• Instruction
Should pictures appear among the records, leave them out, and copy exactly only the lines from the first through the one with "List each element's", inclusive.

[Dataset entries]
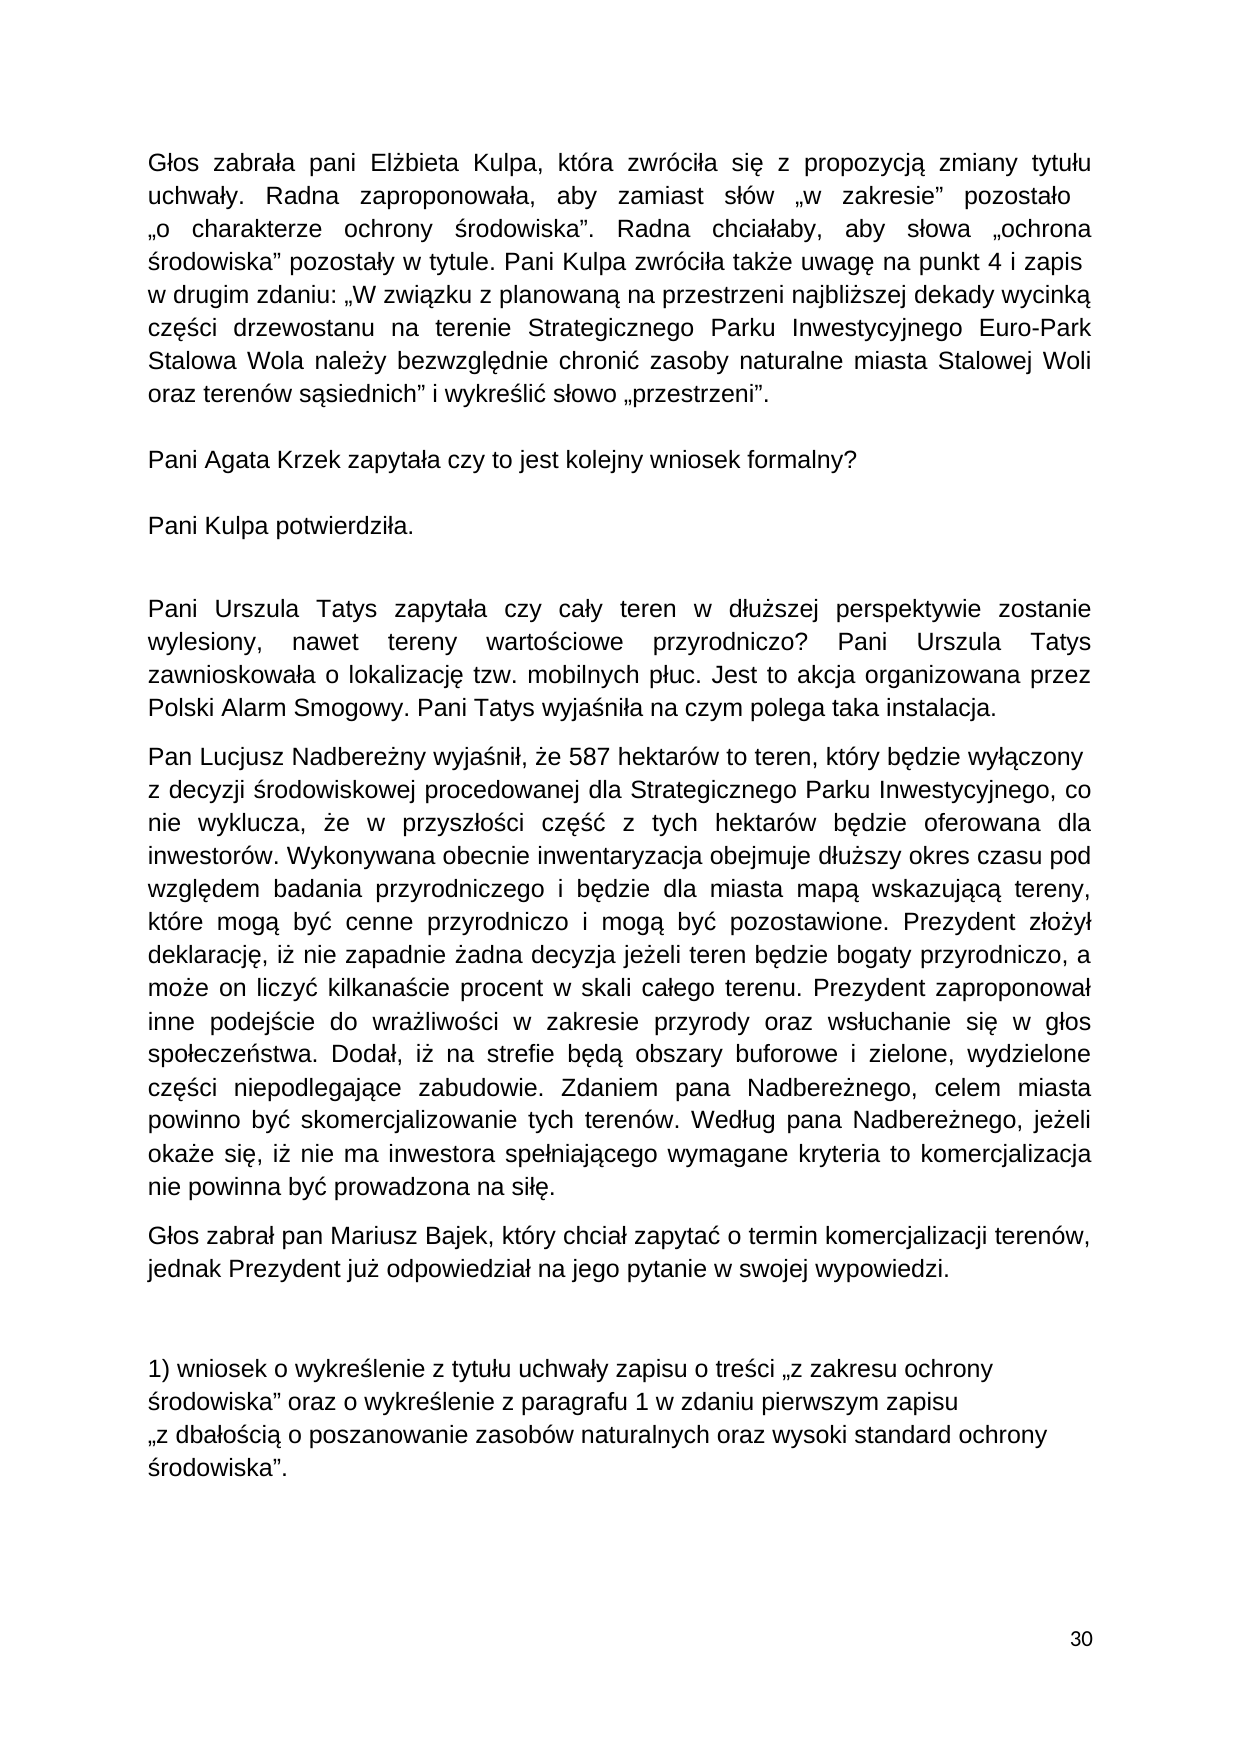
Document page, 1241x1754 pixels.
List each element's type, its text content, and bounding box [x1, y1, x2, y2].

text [148, 1354, 1093, 1581]
text Pani Kulpa potwierdziła. [148, 511, 1093, 539]
text Pani Urszula Tatys zapytała czy cały teren w dłuższej perspektywie zostanie wylesiony, nawet tereny wartościowe przyrodniczo? Pani Urszula Tatys zawnioskowała o lokalizację tzw. mobilnych płuc. Jest to akcja organizowana przez Polski Alarm Smogowy. Pani Tatys wyjaśniła na czym polega taka instalacja. [148, 593, 1093, 721]
text Pan Lucjusz Nadbereżny wyjaśnił, że 587 hektarów to teren, który będzie wyłączony z decyzji środowiskowej procedowanej dla Strategicznego Parku Inwestycyjnego, co nie wyklucza, że w przyszłości część z tych hektarów będzie oferowana dla inwestorów. Wykonywana obecnie inwentaryzacja obejmuje dłuższy okres czasu pod względem badania przyrodniczego i będzie dla miasta mapą wskazującą tereny, które mogą być cenne przyrodniczo i mogą być pozostawione. Prezydent złożył deklarację, iż nie zapadnie żadna decyzja jeżeli teren będzie bogaty przyrodniczo, a może on liczyć kilkanaście procent w skali całego terenu. Prezydent zaproponował inne podejście do wrażliwości w zakresie przyrody oraz wsłuchanie się w głos społeczeństwa. Dodał, iż na strefie będą obszary buforowe i zielone, wydzielone części niepodlegające zabudowie. Zdaniem pana Nadbereżnego, celem miasta powinno być skomercjalizowanie tych terenów. Według pana Nadbereżnego, jeżeli okaże się, iż nie ma inwestora spełniającego wymagane kryteria to komercjalizacja nie powinna być prowadzona na siłę. [148, 742, 1093, 1200]
text Pani Agata Krzek zapytała czy to jest kolejny wniosek formalny? [148, 445, 1093, 473]
text Głos zabrała pani Elżbieta Kulpa, która zwróciła się z propozycją zmiany tytułu uchwały. Radna zaproponowała, aby zamiast słów „w zakresie” pozostało „o charakterze ochrony środowiska”. Radna chciałaby, aby słowa „ochrona środowiska” pozostały w tytule. Pani Kulpa zwróciła także uwagę na punkt 4 i zapis w drugim zdaniu: „W związku z planowaną na przestrzeni najbliższej dekady wycinką części drzewostanu na terenie Strategicznego Parku Inwestycyjnego Euro-Park Stalowa Wola należy bezwzględnie chronić zasoby naturalne miasta Stalowej Woli oraz terenów sąsiednich” i wykreślić słowo „przestrzeni”. [148, 148, 1093, 407]
text Głos zabrał pan Mariusz Bajek, który chciał zapytać o termin komercjalizacji terenów, jednak Prezydent już odpowiedział na jego pytanie w swojej wypowiedzi. [148, 1221, 1093, 1283]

• Problem solution
Document page, 1241x1754 pixels.
List each element's type, its text content, and bounding box [x1, y1, x2, y2].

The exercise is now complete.